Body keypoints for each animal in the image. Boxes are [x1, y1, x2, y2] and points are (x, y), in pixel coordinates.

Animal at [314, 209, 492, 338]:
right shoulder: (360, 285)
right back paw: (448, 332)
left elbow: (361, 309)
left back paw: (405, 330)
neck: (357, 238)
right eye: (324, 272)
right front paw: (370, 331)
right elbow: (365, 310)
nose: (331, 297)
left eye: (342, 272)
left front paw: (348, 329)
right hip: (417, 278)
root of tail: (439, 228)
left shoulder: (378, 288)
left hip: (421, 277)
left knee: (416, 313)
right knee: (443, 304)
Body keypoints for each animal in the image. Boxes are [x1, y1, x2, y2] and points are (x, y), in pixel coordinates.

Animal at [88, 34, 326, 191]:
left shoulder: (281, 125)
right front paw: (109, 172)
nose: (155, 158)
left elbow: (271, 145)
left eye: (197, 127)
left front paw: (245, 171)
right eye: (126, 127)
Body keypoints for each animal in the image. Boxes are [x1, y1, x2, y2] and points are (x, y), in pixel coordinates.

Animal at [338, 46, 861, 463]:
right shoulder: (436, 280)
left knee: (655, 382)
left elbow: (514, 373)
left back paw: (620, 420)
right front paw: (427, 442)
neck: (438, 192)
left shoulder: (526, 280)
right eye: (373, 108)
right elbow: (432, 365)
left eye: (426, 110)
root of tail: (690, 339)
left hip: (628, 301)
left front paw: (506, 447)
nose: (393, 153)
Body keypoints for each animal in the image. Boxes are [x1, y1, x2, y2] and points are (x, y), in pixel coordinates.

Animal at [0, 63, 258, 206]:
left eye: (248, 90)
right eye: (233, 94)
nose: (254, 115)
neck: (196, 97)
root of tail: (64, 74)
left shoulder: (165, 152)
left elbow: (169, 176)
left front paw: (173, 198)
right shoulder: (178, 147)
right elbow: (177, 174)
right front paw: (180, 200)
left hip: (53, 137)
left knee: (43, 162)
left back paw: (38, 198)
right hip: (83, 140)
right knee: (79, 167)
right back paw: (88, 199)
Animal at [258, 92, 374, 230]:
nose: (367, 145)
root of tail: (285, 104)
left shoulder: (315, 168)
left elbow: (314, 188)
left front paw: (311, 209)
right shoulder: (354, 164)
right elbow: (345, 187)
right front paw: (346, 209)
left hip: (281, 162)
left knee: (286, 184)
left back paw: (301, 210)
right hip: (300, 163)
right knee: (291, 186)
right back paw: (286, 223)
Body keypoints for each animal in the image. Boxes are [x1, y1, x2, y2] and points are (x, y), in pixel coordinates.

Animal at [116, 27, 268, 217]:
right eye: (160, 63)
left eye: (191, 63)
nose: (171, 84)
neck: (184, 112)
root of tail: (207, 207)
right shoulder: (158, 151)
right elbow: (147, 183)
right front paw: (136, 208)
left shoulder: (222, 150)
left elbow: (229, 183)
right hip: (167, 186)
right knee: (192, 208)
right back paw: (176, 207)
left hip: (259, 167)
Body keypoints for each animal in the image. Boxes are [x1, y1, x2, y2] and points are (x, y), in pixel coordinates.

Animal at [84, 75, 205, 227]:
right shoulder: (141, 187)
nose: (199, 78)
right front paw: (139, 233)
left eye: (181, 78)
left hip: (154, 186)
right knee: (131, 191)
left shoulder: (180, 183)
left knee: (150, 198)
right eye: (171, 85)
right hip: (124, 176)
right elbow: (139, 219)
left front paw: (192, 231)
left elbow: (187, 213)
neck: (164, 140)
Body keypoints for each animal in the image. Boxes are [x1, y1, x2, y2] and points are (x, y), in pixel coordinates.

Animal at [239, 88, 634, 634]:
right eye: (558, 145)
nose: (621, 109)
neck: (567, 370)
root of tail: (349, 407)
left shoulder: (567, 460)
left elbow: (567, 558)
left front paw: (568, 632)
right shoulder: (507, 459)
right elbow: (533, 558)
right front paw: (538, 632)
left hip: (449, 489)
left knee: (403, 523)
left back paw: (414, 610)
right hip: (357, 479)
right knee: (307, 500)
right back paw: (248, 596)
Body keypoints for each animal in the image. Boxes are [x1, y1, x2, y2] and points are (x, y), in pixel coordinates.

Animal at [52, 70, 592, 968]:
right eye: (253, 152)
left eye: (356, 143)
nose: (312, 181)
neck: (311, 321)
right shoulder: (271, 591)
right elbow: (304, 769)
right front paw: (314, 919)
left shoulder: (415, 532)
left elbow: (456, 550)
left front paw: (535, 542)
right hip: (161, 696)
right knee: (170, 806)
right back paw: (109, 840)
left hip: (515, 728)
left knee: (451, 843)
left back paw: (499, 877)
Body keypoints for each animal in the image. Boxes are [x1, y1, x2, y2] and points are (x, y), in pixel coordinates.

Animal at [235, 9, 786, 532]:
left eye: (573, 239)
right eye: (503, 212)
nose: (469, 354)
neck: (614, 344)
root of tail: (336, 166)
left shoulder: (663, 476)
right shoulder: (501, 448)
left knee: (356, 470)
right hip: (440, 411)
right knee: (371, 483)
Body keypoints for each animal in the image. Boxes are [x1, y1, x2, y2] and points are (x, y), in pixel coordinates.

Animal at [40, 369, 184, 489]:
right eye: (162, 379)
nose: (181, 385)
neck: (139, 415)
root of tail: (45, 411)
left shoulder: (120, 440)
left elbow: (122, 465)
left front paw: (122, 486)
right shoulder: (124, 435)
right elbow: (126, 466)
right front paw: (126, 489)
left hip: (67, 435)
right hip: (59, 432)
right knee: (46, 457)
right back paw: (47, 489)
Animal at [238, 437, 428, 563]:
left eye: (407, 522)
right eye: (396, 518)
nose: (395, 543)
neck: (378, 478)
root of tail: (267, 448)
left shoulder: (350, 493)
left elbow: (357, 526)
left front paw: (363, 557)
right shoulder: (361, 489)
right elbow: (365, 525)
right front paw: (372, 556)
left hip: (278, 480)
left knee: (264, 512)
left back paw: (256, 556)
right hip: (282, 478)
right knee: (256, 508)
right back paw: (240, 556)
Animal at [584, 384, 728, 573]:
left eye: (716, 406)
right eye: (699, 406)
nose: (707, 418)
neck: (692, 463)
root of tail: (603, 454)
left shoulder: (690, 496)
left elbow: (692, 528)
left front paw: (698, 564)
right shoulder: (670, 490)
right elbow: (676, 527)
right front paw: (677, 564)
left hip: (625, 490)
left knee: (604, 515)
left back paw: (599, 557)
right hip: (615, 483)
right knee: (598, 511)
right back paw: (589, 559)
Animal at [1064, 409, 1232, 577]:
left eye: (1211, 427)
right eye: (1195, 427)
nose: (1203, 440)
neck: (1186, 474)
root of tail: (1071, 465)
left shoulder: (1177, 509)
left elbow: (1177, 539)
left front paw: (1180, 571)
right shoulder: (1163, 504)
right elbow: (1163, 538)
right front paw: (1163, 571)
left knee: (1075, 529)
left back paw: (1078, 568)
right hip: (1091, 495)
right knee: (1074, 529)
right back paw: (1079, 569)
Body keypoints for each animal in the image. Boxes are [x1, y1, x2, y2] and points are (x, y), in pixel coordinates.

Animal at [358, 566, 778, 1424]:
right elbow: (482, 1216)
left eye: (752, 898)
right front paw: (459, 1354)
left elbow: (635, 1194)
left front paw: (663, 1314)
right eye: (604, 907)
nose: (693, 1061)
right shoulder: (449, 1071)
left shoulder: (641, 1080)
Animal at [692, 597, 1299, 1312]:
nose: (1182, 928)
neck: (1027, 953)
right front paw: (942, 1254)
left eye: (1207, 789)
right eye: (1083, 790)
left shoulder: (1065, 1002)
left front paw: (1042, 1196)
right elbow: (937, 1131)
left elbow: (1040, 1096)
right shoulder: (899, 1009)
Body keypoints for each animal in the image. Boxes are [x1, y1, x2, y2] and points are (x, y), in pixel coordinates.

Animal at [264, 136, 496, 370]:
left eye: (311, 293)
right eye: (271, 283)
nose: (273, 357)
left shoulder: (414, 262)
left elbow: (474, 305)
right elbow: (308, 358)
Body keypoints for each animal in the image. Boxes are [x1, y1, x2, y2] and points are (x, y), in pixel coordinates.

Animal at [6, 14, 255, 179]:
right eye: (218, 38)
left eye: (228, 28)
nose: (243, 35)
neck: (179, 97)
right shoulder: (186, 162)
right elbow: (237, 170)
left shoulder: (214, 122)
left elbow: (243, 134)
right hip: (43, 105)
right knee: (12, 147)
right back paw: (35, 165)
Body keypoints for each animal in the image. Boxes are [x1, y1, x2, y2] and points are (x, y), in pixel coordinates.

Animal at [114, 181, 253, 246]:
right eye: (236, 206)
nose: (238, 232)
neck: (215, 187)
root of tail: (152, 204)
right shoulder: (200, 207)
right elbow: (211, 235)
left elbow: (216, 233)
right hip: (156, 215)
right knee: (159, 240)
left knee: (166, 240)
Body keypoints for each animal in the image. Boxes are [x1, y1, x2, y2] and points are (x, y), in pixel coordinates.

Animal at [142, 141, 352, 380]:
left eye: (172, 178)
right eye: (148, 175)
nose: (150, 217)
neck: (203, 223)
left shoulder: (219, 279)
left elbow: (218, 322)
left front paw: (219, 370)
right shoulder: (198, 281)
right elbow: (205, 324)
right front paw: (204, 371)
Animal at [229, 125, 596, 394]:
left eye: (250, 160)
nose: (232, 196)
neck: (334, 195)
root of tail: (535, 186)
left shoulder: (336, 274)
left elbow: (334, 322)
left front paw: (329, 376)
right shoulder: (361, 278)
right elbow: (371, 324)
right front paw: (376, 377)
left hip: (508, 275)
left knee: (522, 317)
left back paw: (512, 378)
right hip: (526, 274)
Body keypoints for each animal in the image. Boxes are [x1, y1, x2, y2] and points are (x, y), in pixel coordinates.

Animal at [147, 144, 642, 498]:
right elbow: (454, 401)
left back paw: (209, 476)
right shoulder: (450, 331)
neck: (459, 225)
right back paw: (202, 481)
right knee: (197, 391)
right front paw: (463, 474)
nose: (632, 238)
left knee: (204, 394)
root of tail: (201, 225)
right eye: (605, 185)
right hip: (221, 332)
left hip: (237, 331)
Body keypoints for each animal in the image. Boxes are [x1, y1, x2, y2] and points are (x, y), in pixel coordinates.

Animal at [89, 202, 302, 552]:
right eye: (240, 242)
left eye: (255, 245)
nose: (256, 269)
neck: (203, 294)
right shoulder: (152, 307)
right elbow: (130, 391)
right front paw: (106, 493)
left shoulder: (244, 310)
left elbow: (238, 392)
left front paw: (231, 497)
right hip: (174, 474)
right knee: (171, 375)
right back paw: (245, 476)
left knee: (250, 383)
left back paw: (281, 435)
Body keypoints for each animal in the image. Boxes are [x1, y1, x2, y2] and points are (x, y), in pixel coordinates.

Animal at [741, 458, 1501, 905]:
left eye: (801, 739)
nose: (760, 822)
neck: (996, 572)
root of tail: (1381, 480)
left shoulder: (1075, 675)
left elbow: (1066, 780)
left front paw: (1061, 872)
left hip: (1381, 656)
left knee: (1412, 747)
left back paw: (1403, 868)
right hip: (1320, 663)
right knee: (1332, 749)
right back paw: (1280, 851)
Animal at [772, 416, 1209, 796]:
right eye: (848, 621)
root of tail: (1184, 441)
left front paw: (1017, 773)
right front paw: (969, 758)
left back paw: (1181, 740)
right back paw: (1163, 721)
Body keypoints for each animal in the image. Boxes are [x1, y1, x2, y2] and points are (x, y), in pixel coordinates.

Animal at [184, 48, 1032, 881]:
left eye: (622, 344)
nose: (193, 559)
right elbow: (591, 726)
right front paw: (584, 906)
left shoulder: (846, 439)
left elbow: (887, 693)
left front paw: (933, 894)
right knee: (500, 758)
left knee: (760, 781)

• • • • • • •

What is expected:
Would you print exactly and only the lines of the material above that run from the line with "left back paw: (1078, 568)" through the line with "left eye: (752, 898)", both included?

Answer section:
left back paw: (1078, 568)
right hip: (1091, 495)
right knee: (1074, 529)
right back paw: (1079, 569)
Body keypoints for each animal in the image. Boxes are [x1, y1, x2, y2] and points are (x, y), in pixel coordinates.

Animal at [358, 566, 778, 1424]:
right elbow: (482, 1216)
left eye: (752, 898)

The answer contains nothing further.